Be prepared for a ton of radiation news, if not an actual "plume" of harmful radiation, in the coming days and weeks. For now, President Obama, Berkeley scientists, and everyone who knows anything would like you to please go on about your lives, and don't believe all the hype and those mis-leading animations about the radiation plume coming from Japan and engulfing the West Coast.

The Chron posted a graphic showing that, at least for today, most of the radiation particles are headed to Alaska and Canada, and even those are at safe levels. Furthermore, the particles are "significantly diluted" as they mix with the upper atmosphere, and whatever hits California is going to be at a very high altitude.

The director of public health in L.A., Dr. Jonathan Fielding, says "The biggest health impact (from this radiation) is the psychological impact."

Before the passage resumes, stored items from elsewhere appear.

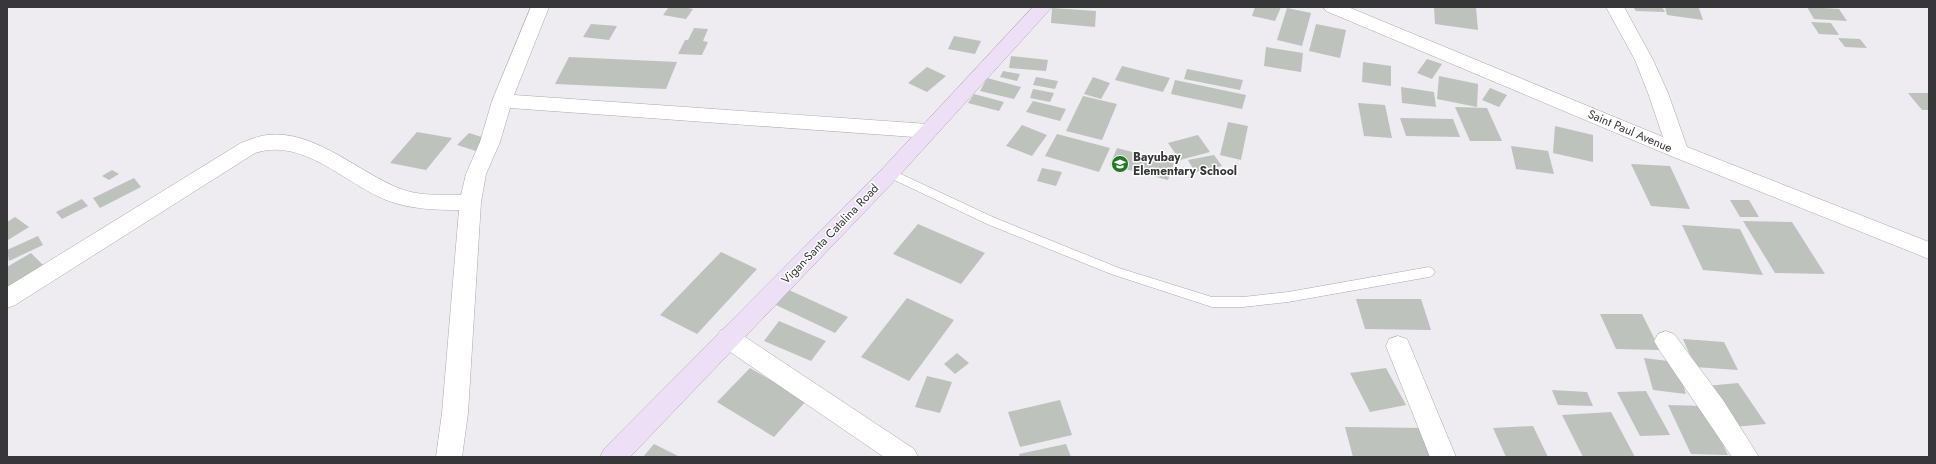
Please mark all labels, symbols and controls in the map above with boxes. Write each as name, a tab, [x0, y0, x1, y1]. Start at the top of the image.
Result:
street label: Saint Paul Avenue	[1585, 105, 1675, 157]
place label: Bayubay Elementary School	[1133, 148, 1237, 180]
school or university icon: Bayubay Elementary School	[1110, 154, 1130, 174]
street label: Vigan-Santa Catalina Road	[777, 180, 883, 288]

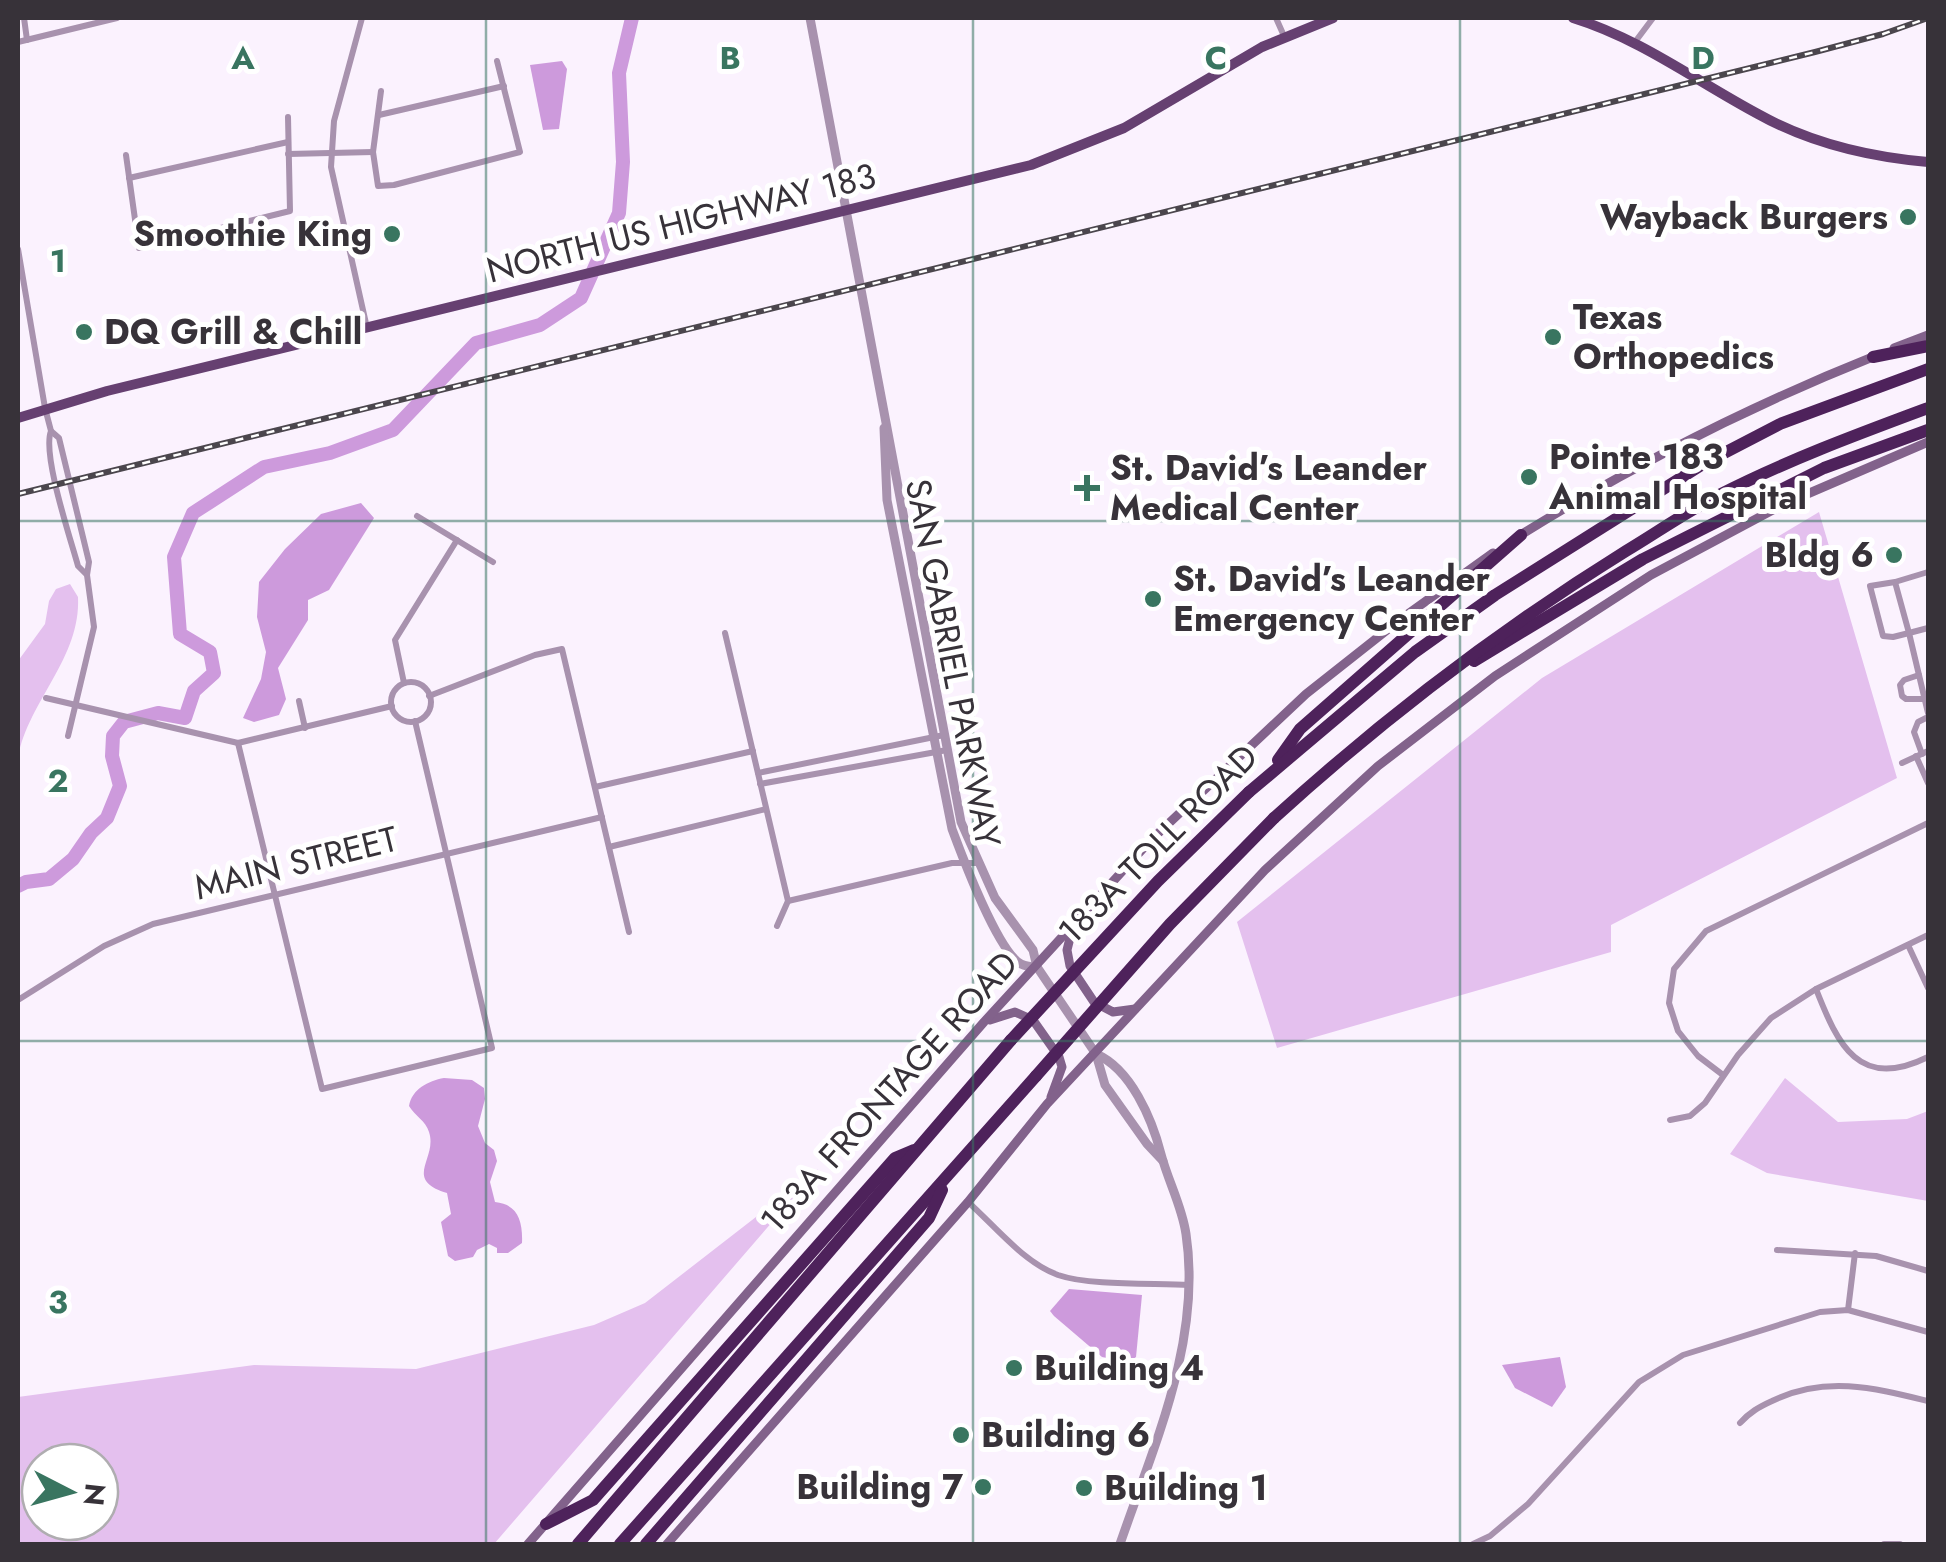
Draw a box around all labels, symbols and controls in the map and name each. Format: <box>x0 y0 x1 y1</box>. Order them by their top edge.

Berkeley scientists say they have detected a few particles in the air, but it is all at much lower levels even than one would experience on a regular airplane flight. Also, as ABC 7 reports, the animation showing that plume coming across the ocean is very misleading — what's arriving isn't really a plume at all, but some dispersed particles, and no one can actually predict how winds will carry and disperse the particles... but it won't look like that.

Anyway, we remain sort of freaked out. Meanwhile, the severity level of the nuclear crisis in Japan has been raised to a level 5 on a 7-point scale -- equivalent to Three Mile Island but not as bad as the level-7 Chernobyl meltdown.